Calculate total execution cost

Slippage is only one component. True cost per trade = spread + commission + average slippage. Do this calculation for your specific trading style and compare across at least three brokers. A broker with a slightly wider spread but zero average slippage may be cheaper overall than one quoting tight spreads but charging 0.5 pips of average negative slippage.

7

Check third-party execution complaints

Search for the broker name plus "slippage", "requote", or "execution complaint" on Forex Peace Army, Trustpilot, and Reddit (r/Forex). A small number of complaints is normal at scale — a consistent pattern is not. Particular red flags: reports of unusual slippage on profitable trades only, or stop-loss hunting.

Execution comparison: Exness, XM, AvaTrade

Based on our independent testing and publicly available execution data for EU retail accounts as of mid-2026:

Broker Execution model Avg execution speed Publishes RTS stats Regulation Open account
Exness Market execution <25ms (stated) Yes (CySEC) CySEC, FCA, FSA Open account →
XM Market execution <50ms (stated) Yes (CySEC) CySEC, ASIC, DFSA Open account →
AvaTrade Market execution <100ms (stated) Yes (CBI) CBI (Ireland), CySEC, FSCA Open account →
Our recommendation: Start with a demo account on Exness or XM — both have low minimum deposits and publish execution data. Run the 7-step checklist above before adding meaningful capital to any account.

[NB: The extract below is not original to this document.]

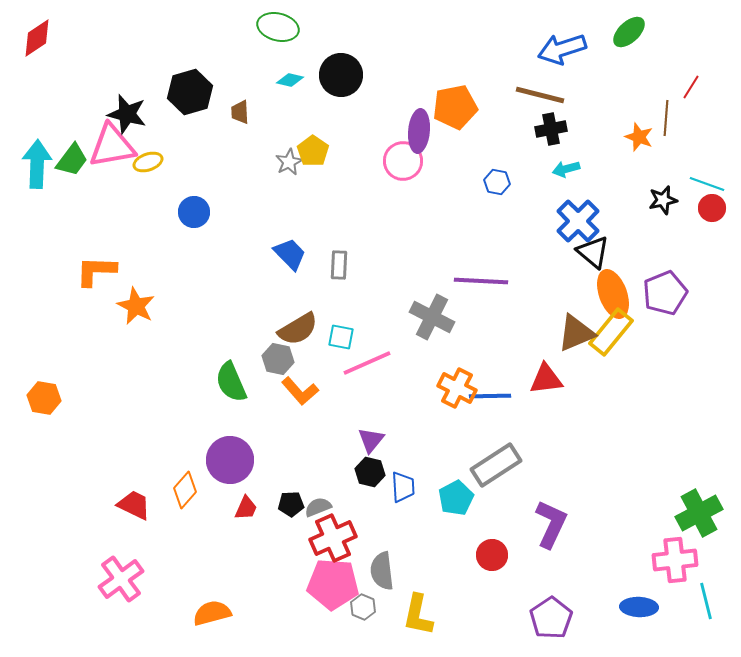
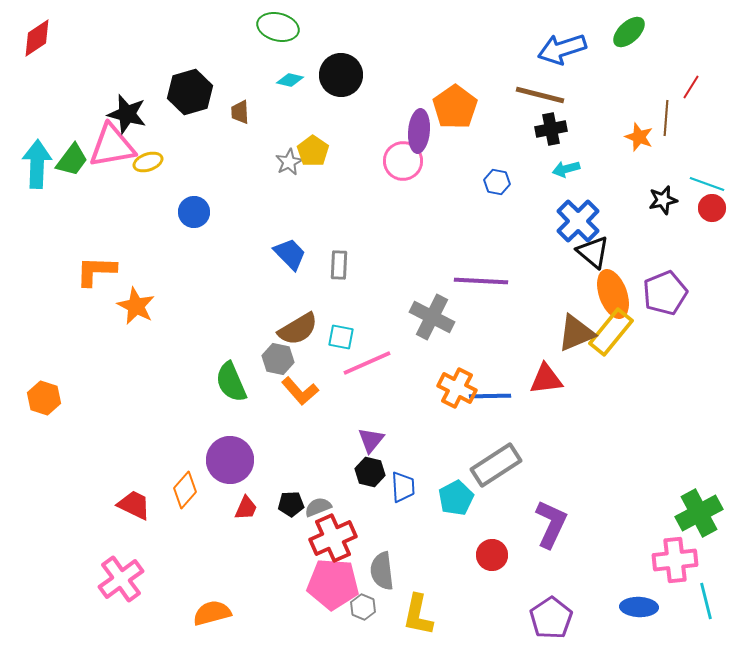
orange pentagon at (455, 107): rotated 24 degrees counterclockwise
orange hexagon at (44, 398): rotated 8 degrees clockwise
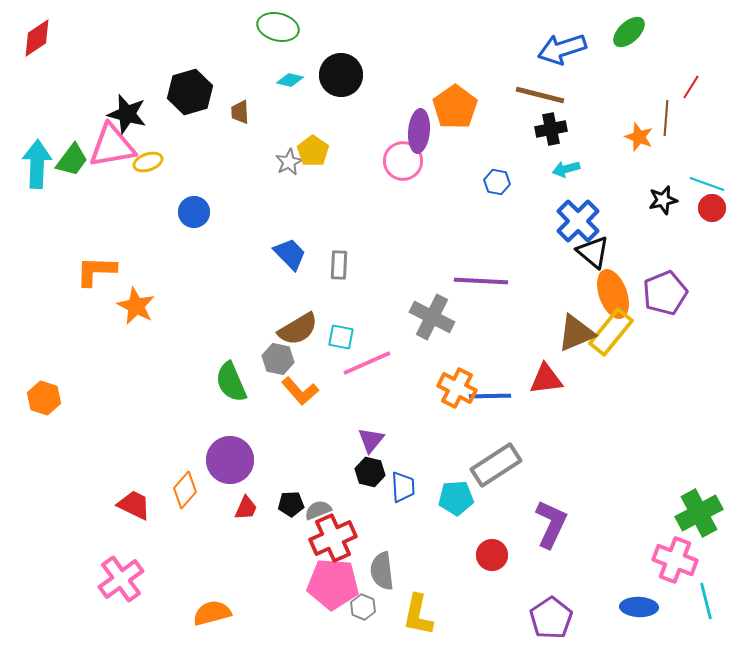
cyan pentagon at (456, 498): rotated 24 degrees clockwise
gray semicircle at (318, 507): moved 3 px down
pink cross at (675, 560): rotated 27 degrees clockwise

How to run your own test in under an hour

This is a simplified protocol any trader can run on a demo account:

  1. Open a demo account on the broker you want to test. Use the same platform they offer for live accounts (MT4 or MT5 is fine).
  2. Create a simple spreadsheet with columns: Time, Pair, Order type, Requested price, Filled price, Difference (pips).
  3. During the London–New York overlap (13:00–17:00 UTC), place 10 EUR/USD market buy orders and 10 sell orders, one at a time, noting the price when you click and the fill price in your journal.
  4. Calculate average slippage: sum of all difference values ÷ 20 trades.
  5. Benchmark: average negative slippage below 0.2 pips during normal hours is good. Above 0.5 pips average is worth investigating further.
  6. Repeat during a news event if possible. NFP (first Friday of the month, 13:30 UTC) is the most reliable test.

This test takes about 45 minutes and gives you a personal, objective measure that no third-party review can replicate.

Next steps: Once you have execution data on a demo, compare it to our best EU forex brokers 2026 guide and the forex broker safety checklist before opening a live account.

Frequently asked questions

What is slippage in forex trading?+
Slippage is the difference between the price you expected when you placed an order and the price you actually received. It can be positive (better price) or negative (worse price). It is caused by market volatility, liquidity gaps, and the time delay between order entry and execution.
Is slippage normal in forex?+
Yes. Some slippage is normal, particularly during high-impact news events. What is not normal is consistent negative slippage that exceeds the broker's stated execution statistics, or slippage that is markedly worse on live accounts than on demo accounts.
Which EU forex brokers have the best execution?+
Among EU-regulated brokers, those with ECN/STP models and low latency tend to offer tighter slippage. Exness and XM both publish execution statistics and are CySEC-regulated. Always test execution yourself on a live account with a small deposit before committing larger capital.
What is the difference between slippage and a requote?+
Slippage occurs when your order fills at a different price from what was quoted — it can go in either direction. A requote occurs when the broker cannot fill your order at the requested price and asks you to accept a new (usually worse) price instead. Requotes are more common under instant execution models.
How do I know if a broker's slippage is too high?+
Compare your actual fill prices with the price shown when you clicked. If you consistently see more than 0.5 pips of negative slippage on EUR/USD during normal market hours, that is above average and worth investigating. Also compare the broker's published execution statistics with your own test results.